No dia 14 de julho comemoramos a Beata Angelina, virgem, a respeito de quem diz Daras, na Vida dos Santos1:
Uma via de perplexidades enfrentada com confiança
Beata Angelina nasceu em 1377, em Montegiove, perto de Orvieto, descendente dos Condes de Corbara, por parte de pai, e dos Condes de Marciano, por parte de mãe.

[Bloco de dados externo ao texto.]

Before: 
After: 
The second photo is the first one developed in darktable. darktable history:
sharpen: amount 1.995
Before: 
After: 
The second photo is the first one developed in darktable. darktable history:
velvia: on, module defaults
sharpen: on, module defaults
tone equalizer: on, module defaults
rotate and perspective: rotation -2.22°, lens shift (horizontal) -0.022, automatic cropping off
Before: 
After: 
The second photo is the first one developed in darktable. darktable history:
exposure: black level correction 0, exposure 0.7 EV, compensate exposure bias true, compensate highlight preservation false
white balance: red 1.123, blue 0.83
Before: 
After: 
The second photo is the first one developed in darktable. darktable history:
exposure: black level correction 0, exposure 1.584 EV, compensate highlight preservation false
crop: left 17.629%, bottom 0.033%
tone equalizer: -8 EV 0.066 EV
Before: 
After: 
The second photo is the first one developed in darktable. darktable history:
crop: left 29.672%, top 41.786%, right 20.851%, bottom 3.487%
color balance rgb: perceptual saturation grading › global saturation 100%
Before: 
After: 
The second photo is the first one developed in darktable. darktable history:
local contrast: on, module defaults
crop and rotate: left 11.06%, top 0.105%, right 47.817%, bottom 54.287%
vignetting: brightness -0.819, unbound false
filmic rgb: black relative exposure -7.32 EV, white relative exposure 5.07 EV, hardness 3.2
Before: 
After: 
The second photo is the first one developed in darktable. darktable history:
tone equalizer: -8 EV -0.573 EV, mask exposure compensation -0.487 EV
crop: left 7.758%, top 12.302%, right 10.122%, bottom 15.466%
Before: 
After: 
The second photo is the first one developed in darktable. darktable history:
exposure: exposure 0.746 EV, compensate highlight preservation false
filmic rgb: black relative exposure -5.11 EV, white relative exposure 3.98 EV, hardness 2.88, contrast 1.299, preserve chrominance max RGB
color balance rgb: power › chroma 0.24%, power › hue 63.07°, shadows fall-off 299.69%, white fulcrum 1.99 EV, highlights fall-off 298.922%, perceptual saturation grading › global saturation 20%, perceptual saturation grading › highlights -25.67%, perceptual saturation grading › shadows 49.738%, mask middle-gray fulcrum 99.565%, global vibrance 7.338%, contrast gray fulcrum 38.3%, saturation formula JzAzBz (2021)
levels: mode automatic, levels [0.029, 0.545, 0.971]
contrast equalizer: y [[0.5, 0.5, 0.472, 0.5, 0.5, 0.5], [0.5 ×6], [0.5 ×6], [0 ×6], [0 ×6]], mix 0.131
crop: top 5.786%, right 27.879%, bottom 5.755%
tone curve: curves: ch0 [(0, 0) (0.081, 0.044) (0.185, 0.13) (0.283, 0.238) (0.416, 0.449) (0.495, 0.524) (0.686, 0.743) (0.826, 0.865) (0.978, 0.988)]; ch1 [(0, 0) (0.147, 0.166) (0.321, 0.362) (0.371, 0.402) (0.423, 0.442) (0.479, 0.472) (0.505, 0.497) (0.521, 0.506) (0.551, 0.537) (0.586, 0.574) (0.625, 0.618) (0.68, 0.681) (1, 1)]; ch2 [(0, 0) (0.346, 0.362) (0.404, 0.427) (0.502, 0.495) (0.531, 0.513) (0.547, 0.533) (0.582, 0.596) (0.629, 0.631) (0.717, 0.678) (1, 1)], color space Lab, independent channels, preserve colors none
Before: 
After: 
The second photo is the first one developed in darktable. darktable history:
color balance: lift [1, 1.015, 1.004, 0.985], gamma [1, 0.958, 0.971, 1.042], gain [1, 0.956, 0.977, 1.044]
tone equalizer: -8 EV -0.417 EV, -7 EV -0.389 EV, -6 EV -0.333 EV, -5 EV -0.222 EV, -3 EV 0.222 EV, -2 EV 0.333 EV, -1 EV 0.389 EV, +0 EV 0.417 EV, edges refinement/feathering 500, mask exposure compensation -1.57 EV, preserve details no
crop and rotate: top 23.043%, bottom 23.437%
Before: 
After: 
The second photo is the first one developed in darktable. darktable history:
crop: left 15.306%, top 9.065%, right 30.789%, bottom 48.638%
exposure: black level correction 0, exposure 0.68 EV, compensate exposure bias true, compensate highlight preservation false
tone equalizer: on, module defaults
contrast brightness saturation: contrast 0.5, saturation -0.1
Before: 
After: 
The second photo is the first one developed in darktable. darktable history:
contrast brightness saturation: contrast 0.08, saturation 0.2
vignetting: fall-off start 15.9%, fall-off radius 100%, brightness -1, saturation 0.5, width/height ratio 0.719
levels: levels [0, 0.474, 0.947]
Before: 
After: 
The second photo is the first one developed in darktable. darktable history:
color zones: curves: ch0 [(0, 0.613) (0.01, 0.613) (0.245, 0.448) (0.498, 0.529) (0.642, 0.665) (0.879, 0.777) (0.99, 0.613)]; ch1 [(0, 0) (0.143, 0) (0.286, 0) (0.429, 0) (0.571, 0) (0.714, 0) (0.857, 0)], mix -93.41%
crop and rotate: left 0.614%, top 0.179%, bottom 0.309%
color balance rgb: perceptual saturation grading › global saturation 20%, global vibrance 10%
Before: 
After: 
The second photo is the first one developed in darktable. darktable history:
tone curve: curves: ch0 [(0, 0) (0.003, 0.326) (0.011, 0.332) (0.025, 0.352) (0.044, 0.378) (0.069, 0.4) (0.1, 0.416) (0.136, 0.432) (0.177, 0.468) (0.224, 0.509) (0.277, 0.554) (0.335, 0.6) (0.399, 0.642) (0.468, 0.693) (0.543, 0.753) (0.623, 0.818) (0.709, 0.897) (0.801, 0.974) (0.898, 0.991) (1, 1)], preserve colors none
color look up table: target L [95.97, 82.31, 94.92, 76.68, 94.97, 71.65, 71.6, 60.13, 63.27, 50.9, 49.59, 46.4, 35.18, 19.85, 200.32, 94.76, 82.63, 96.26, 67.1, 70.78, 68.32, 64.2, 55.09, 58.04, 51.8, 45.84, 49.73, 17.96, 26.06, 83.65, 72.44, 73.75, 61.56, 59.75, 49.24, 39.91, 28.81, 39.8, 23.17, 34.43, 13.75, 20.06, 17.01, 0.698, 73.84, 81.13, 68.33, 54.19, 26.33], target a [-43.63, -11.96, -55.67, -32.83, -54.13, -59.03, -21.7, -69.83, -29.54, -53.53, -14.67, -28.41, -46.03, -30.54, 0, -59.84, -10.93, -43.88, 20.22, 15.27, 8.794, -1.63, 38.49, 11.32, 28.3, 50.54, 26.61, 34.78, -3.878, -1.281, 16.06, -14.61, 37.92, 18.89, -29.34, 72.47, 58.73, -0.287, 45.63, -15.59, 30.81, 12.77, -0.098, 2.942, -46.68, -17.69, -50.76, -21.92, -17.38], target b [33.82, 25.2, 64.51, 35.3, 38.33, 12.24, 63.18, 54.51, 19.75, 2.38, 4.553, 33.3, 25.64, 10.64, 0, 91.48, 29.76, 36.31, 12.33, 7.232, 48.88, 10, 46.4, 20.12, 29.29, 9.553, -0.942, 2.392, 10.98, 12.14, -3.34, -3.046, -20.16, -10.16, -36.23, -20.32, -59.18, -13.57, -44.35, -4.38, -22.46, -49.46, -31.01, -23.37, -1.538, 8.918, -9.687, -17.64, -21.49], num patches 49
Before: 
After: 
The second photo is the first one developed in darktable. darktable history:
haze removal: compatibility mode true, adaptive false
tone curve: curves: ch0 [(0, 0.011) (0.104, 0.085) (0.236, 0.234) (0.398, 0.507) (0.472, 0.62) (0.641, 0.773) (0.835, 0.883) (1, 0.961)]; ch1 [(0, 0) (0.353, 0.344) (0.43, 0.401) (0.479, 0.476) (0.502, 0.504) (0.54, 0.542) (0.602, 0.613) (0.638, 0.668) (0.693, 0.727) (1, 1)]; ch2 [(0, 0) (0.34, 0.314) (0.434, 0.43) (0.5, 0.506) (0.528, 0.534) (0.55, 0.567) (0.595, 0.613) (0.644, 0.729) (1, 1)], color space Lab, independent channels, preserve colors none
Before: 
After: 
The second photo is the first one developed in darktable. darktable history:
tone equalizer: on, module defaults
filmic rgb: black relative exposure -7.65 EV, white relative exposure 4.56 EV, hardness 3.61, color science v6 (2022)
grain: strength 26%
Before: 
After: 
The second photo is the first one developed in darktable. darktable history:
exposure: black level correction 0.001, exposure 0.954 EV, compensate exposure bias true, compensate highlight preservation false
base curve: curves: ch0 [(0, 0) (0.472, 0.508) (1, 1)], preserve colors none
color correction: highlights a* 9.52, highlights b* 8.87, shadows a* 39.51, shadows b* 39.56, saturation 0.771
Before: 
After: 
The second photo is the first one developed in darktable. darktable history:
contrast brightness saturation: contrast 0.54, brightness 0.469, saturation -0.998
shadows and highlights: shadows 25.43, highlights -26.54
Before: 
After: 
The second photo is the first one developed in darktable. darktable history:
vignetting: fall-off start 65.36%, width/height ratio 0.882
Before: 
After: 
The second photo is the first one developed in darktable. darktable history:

Aos doze anos consagrou a Deus sua virgindade, correspondendo às graças que recebia desde a infância. Mas, três anos depois, seu pai decidiu casá-la com o Conde de Civitella. Em vão a jovem implorou-lhe que a deixasse consagrar-se a Deus. Foi ameaçada de morte se não consentisse no casamento no prazo de oito dias. Nessa aflição, Angelina recorreu ao Senhor, que lhe recomendou cumprir a vontade do pai. Ela desposou então o conde, decorrendo a cerimônia em meio a grandes festejos tradicionais.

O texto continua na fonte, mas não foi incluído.